Grayson Perry’s Dream House caused a storm among art critics following its unveiling in a Channel 4 documentary last week. Although commissioned by Living Architecture to function as a holiday home, the two-storey detached property in Wrabness, north-east Essex, is far from a residential new-build; it is a work of art. The house has two bedrooms and is open to be rented, but Perry describes it as an Essex Taj Mahal, a shrine and a work of art that has taken him four years to complete.
Grayson Perry is not the first artist to draw upon the theme of a domestic house to create a large-scale art installation. In 1993, Rachel Whiteread won the Turner Prize for a full-scale cast of a Victorian town house in East London. Gregor Schneider’s ‘Totes Haus u r’ for the Venice Biennale in 2001 transposed and distorted the rooms of his childhood home in Rheydt to Venice, and last year, Alex Chinneck created a life-size house of wax in central London that slowly melted over the course of a couple of months. More historical examples include William Morris and Philip Webb’s Red House that was conceived as the ultimate manifestation of Arts and Crafts ideals, and Horace Walpole’s 18th-century Strawberry Hill, which transformed a suburban cottage into a whimsical Gothic Revival castle; Strawberry Hill acted as an eccentric site for entertaining and a gigantic folly that upturned the contemporary classical architectural tradition. These houses were not designed as luxury residences for the property market, but are expressions of political and aesthetic stances. The subject of the domestic house has acquired particular political poignancy amidst on-going debates regarding Britain’s housing crisis. The ultimate testament to its pertinence in the art-world is the provocative inclusion of Assemble’s housing estate as a runner-up in this year’s Turner Prize. Next month, an exhibition opens at MOMA entitled ‘Endless House’, which looks at the relationship between artists and architecture and the use of the house as a means to explore universal topics.

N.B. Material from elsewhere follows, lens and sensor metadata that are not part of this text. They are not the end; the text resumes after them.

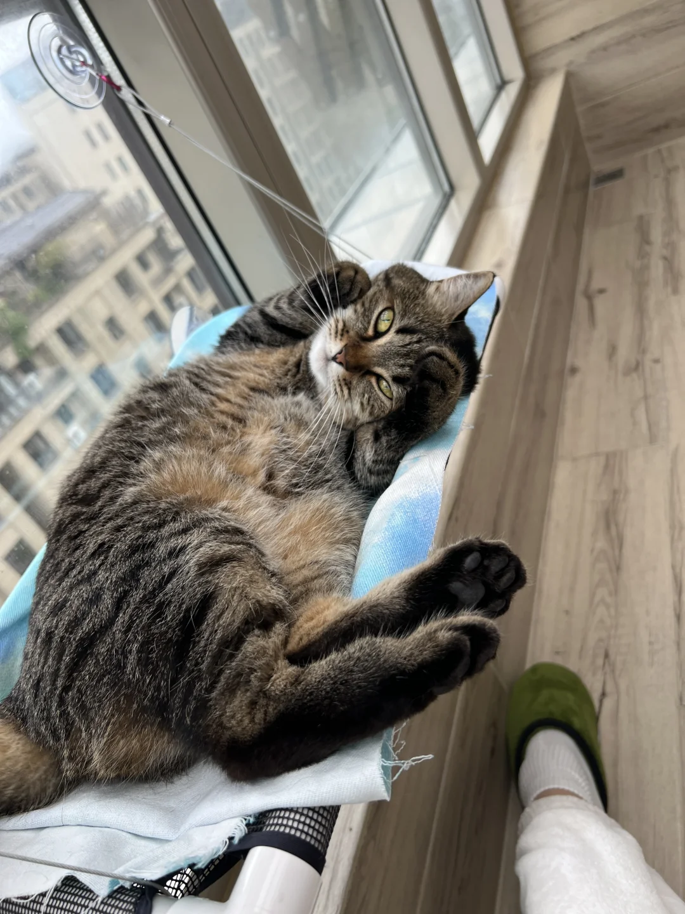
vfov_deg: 67.3
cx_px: 342
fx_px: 686
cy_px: 457
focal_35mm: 26
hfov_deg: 53.1
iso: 50
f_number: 1.5
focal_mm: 5.7
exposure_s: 1/121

Like all Grayson Perry’s works, Dream House struggles against conformity to the contemporary art scene and the exclusive art-market. The house is designed as an homage to a fictional character, Julie Cope – an everywoman who was born in a council estate, grew up in Essex, divorced and re-married and died under the wheels of a delivery moped. Her sardonic tale is told through bright-coloured murals, distinctly of Perry’s style, that are reminiscent of the illustrations of a children’s book. Perry’s artwork is a home, littered with personal touches. Every nook of the house is a memorial to Julie: terracotta tiles of pregnant women surround the fireplace and the building’s exterior; decorative mosaics, tapestries and vases mark key moments of Julie’s life; and the moped that killed her hangs in the hallway as a chandelier. Looking around a house is wholly unlike looking around a gallery; it is intimate, unpredictable and immersive – perhaps this is the appeal of architecture and houses for so many artists.
Grayson Perry’s Dream House is available to watch on 4 On Demand until June 17th; ballots to rent Dream House are now open.